Sinhwala had joined Nimbus in 1996 as vice-president in-charge of programming. In the last five years, his work involved not just programming and marketing initiatives, but also building the organisation. Nimbus was a Rs 9-10 crore company mainly into media-marketing. "At that time we had two programmes running, one on DD and one on Zee," recalls a company executive. The workforce, at 60, was being reduced to half the number in a restructuring exercise. Today, media marketing, programming, broadcast and sports together account for some 55-65 people in Nimbus. Company revenues are well over Rs 120 crore. It reportedly produces 18 hours of television content every week and has a library of over 3,700 hours.

Programming has grown from two languages - Hindi and some English - to six. Nimbus has also successfully moved toward south, on to regional channels. It clocks over 100 programming hours monthly in six languages across seven different networks. Regional channels like Sun, Udaya, Gemini and Surya account for a significant share of the turnover.

Nimbus properties span several networks and genres, including soaps, drama, comedy, sports, film-based, news and current affairs. Its presence in the last band - news - started late last month with the launch of Business Day, a six-and-a-half daily coverage of stock market and related news, on DD Metro. It caught momentum in the last three-odd months after Nimbus recruited Bindu Sharma (a former vice-president with the Pioneer, Delhi) as director (news and current affairs).

Sports has become one of the key strengths of Nimbus. It is perhaps the only Indian company to have handled two cricket World Cups - 1992 and 1999. Additionally, Nimbus also bagged the ad-sales rights for the live telecast of the 1998 Bangkok Asian Games on Doordarshan. To further boost its strength in sports, Nimbus had forged an equal-equity alliance with the UK-based World Sports Group for live sports production and distribution on television in India and cricket production, distribution and sponsorship of worldwide cricket events and all sports in South Asia. Last year, the JV bagged commercial rights from ICC (international cricket council) for seven years to major cricket events including the two World Cups for a minimum guarantee of $550 million, beating Zee TV.

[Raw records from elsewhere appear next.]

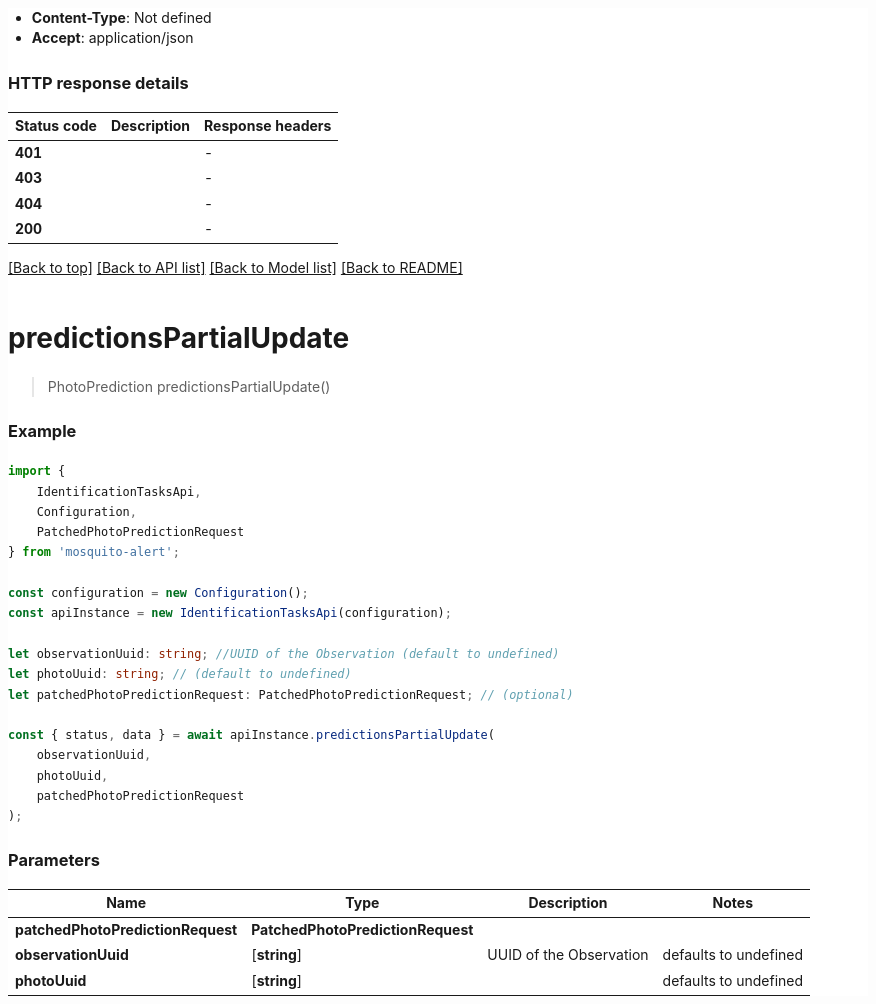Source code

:  - **Content-Type**: Not defined
 - **Accept**: application/json


### HTTP response details
| Status code | Description | Response headers |
|-------------|-------------|------------------|
|**401** |  |  -  |
|**403** |  |  -  |
|**404** |  |  -  |
|**200** |  |  -  |

[[Back to top]](#) [[Back to API list]](../README.md#documentation-for-api-endpoints) [[Back to Model list]](../README.md#documentation-for-models) [[Back to README]](../README.md)

# **predictionsPartialUpdate**
> PhotoPrediction predictionsPartialUpdate()


### Example

```typescript
import {
    IdentificationTasksApi,
    Configuration,
    PatchedPhotoPredictionRequest
} from 'mosquito-alert';

const configuration = new Configuration();
const apiInstance = new IdentificationTasksApi(configuration);

let observationUuid: string; //UUID of the Observation (default to undefined)
let photoUuid: string; // (default to undefined)
let patchedPhotoPredictionRequest: PatchedPhotoPredictionRequest; // (optional)

const { status, data } = await apiInstance.predictionsPartialUpdate(
    observationUuid,
    photoUuid,
    patchedPhotoPredictionRequest
);
```

### Parameters

|Name | Type | Description  | Notes|
|------------- | ------------- | ------------- | -------------|
| **patchedPhotoPredictionRequest** | **PatchedPhotoPredictionRequest**|  | |
| **observationUuid** | [**string**] | UUID of the Observation | defaults to undefined|
| **photoUuid** | [**string**] |  | defaults to undefined|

At one point during Sinhwala's stint, Nimbus even did some consultancy in the form of a revamp plan for a TV channel - Home TV. The revamp never happened though. This is one of the more important phases in Nimbus' growth. Lately, Nimbus has had to postpone its plans for an IPO and subsequent plans of launching a TV channel in the face of a hostile market. It has also opened interest areas in music, movies and the Internet.